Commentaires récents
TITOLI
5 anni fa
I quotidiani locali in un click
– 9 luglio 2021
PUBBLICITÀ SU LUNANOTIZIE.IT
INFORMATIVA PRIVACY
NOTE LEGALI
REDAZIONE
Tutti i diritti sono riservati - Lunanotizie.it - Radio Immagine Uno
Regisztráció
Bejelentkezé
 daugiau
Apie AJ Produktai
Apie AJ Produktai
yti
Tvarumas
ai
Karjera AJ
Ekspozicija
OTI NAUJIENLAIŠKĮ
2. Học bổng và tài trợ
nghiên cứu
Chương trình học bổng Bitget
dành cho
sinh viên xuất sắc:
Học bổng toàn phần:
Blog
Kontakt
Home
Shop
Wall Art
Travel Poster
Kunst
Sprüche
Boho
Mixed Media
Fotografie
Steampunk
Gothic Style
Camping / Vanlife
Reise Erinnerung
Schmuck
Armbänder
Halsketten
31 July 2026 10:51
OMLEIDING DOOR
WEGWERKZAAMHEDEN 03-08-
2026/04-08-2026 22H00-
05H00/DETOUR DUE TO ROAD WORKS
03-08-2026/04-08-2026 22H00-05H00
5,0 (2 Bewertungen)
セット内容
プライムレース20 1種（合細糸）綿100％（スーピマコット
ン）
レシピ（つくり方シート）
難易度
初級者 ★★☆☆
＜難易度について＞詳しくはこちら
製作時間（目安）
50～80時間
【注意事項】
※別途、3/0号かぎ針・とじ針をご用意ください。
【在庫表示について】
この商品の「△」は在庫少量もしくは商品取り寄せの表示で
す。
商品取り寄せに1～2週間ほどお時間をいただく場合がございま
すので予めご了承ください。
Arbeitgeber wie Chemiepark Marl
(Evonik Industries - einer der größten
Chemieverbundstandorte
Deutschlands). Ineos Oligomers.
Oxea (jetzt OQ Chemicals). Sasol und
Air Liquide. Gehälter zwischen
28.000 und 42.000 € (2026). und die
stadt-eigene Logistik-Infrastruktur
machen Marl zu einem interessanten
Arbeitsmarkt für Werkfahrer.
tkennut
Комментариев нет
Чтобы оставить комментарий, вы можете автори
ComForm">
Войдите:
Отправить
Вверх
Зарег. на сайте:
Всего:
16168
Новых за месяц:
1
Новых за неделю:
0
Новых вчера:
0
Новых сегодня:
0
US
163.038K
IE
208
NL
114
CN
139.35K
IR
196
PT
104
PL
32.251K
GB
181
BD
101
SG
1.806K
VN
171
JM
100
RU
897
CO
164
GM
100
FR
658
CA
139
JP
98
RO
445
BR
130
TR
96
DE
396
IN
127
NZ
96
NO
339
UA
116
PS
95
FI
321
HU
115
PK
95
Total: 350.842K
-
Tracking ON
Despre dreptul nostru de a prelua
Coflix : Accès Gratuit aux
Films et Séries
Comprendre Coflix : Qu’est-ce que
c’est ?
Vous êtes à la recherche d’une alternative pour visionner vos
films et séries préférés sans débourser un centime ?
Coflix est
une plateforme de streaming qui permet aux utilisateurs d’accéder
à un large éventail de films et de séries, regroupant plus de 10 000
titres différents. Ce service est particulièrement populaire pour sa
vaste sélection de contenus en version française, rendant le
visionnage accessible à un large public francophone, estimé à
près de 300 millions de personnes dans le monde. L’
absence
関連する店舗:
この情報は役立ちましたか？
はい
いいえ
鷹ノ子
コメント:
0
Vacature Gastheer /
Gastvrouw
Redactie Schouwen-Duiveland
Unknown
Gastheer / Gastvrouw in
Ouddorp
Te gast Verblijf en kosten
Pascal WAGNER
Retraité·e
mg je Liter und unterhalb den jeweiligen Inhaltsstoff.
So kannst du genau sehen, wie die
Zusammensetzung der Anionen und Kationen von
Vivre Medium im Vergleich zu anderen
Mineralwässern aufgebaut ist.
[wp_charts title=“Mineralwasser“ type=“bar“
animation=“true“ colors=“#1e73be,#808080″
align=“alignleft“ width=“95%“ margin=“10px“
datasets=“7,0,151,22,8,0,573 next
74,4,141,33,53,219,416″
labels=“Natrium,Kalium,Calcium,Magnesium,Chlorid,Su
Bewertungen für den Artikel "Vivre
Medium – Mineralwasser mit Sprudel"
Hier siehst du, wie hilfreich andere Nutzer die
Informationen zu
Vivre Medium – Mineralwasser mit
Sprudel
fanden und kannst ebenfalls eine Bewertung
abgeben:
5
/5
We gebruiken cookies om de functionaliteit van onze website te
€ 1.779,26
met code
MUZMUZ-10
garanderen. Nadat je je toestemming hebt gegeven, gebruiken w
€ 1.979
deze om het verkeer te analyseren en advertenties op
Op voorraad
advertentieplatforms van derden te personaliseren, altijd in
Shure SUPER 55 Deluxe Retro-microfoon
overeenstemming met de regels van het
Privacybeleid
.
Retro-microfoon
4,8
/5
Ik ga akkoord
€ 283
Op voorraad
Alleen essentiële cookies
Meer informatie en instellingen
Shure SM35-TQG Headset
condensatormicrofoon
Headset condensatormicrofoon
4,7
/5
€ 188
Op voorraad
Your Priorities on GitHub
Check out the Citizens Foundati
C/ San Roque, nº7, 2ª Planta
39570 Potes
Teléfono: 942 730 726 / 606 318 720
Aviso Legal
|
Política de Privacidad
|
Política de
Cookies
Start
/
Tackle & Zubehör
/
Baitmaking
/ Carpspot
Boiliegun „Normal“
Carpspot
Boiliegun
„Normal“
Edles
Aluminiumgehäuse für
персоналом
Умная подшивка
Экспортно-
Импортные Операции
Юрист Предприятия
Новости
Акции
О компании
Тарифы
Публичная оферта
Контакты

_Tarefa a realizar:_ Converta em uma tabela Markdown as linhas que vão do início dos registros até a linha com "titres différents. Ce", inclusive, deixando de fora as linhas em branco. Na coluna Posição ponha o número de cada linha na tabela e, na coluna Texto, a própria linha.

_Resultado do exercício:_
| Posição | Texto |
|---|---|
| 1 | Commentaires récents |
| 2 | TITOLI |
| 3 | 5 anni fa |
| 4 | I quotidiani locali in un click |
| 5 | – 9 luglio 2021 |
| 6 | PUBBLICITÀ SU LUNANOTIZIE.IT |
| 7 | INFORMATIVA PRIVACY |
| 8 | NOTE LEGALI |
| 9 | REDAZIONE |
| 10 | Tutti i diritti sono riservati - Lunanotizie.it - Radio Immagine Uno |
| 11 | Regisztráció |
| 12 | Bejelentkezé |
| 13 |  daugiau |
| 14 | Apie AJ Produktai |
| 15 | Apie AJ Produktai |
| 16 | yti |
| 17 | Tvarumas |
| 18 | ai |
| 19 | Karjera AJ |
| 20 | Ekspozicija |
| 21 | OTI NAUJIENLAIŠKĮ |
| 22 | 2. Học bổng và tài trợ |
| 23 | nghiên cứu |
| 24 | Chương trình học bổng Bitget |
| 25 | dành cho |
| 26 | sinh viên xuất sắc: |
| 27 | Học bổng toàn phần: |
| 28 | Blog |
| 29 | Kontakt |
| 30 | Home |
| 31 | Shop |
| 32 | Wall Art |
| 33 | Travel Poster |
| 34 | Kunst |
| 35 | Sprüche |
| 36 | Boho |
| 37 | Mixed Media |
| 38 | Fotografie |
| 39 | Steampunk |
| 40 | Gothic Style |
| 41 | Camping / Vanlife |
| 42 | Reise Erinnerung |
| 43 | Schmuck |
| 44 | Armbänder |
| 45 | Halsketten |
| 46 | 31 July 2026 10:51 |
| 47 | OMLEIDING DOOR |
| 48 | WEGWERKZAAMHEDEN 03-08- |
| 49 | 2026/04-08-2026 22H00- |
| 50 | 05H00/DETOUR DUE TO ROAD WORKS |
| 51 | 03-08-2026/04-08-2026 22H00-05H00 |
| 52 | 5,0 (2 Bewertungen) |
| 53 | セット内容 |
| 54 | プライムレース20 1種（合細糸）綿100％（スーピマコット |
| 55 | ン） |
| 56 | レシピ（つくり方シート） |
| 57 | 難易度 |
| 58 | 初級者 ★★☆☆ |
| 59 | ＜難易度について＞詳しくはこちら |
| 60 | 製作時間（目安） |
| 61 | 50～80時間 |
| 62 | 【注意事項】 |
| 63 | ※別途、3/0号かぎ針・とじ針をご用意ください。 |
| 64 | 【在庫表示について】 |
| 65 | この商品の「△」は在庫少量もしくは商品取り寄せの表示で |
| 66 | す。 |
| 67 | 商品取り寄せに1～2週間ほどお時間をいただく場合がございま |
| 68 | すので予めご了承ください。 |
| 69 | Arbeitgeber wie Chemiepark Marl |
| 70 | (Evonik Industries - einer der größten |
| 71 | Chemieverbundstandorte |
| 72 | Deutschlands). Ineos Oligomers. |
| 73 | Oxea (jetzt OQ Chemicals). Sasol und |
| 74 | Air Liquide. Gehälter zwischen |
| 75 | 28.000 und 42.000 € (2026). und die |
| 76 | stadt-eigene Logistik-Infrastruktur |
| 77 | machen Marl zu einem interessanten |
| 78 | Arbeitsmarkt für Werkfahrer. |
| 79 | tkennut |
| 80 | Комментариев нет |
| 81 | Чтобы оставить комментарий, вы можете автори |
| 82 | ComForm"> |
| 83 | Войдите: |
| 84 | Отправить |
| 85 | Вверх |
| 86 | Зарег. на сайте: |
| 87 | Всего: |
| 88 | 16168 |
| 89 | Новых за месяц: |
| 90 | 1 |
| 91 | Новых за неделю: |
| 92 | 0 |
| 93 | Новых вчера: |
| 94 | 0 |
| 95 | Новых сегодня: |
| 96 | 0 |
| 97 | US |
| 98 | 163.038K |
| 99 | IE |
| 100 | 208 |
| 101 | NL |
| 102 | 114 |
| 103 | CN |
| 104 | 139.35K |
| 105 | IR |
| 106 | 196 |
| 107 | PT |
| 108 | 104 |
| 109 | PL |
| 110 | 32.251K |
| 111 | GB |
| 112 | 181 |
| 113 | BD |
| 114 | 101 |
| 115 | SG |
| 116 | 1.806K |
| 117 | VN |
| 118 | 171 |
| 119 | JM |
| 120 | 100 |
| 121 | RU |
| 122 | 897 |
| 123 | CO |
| 124 | 164 |
| 125 | GM |
| 126 | 100 |
| 127 | FR |
| 128 | 658 |
| 129 | CA |
| 130 | 139 |
| 131 | JP |
| 132 | 98 |
| 133 | RO |
| 134 | 445 |
| 135 | BR |
| 136 | 130 |
| 137 | TR |
| 138 | 96 |
| 139 | DE |
| 140 | 396 |
| 141 | IN |
| 142 | 127 |
| 143 | NZ |
| 144 | 96 |
| 145 | NO |
| 146 | 339 |
| 147 | UA |
| 148 | 116 |
| 149 | PS |
| 150 | 95 |
| 151 | FI |
| 152 | 321 |
| 153 | HU |
| 154 | 115 |
| 155 | PK |
| 156 | 95 |
| 157 | Total: 350.842K |
| 158 | - |
| 159 | Tracking ON |
| 160 | Despre dreptul nostru de a prelua |
| 161 | Coflix : Accès Gratuit aux |
| 162 | Films et Séries |
| 163 | Comprendre Coflix : Qu’est-ce que |
| 164 | c’est ? |
| 165 | Vous êtes à la recherche d’une alternative pour visionner vos |
| 166 | films et séries préférés sans débourser un centime ? |
| 167 | Coflix est |
| 168 | une plateforme de streaming qui permet aux utilisateurs d’accéder |
| 169 | à un large éventail de films et de séries, regroupant plus de 10 000 |
| 170 | titres différents. Ce service est particulièrement populaire pour sa |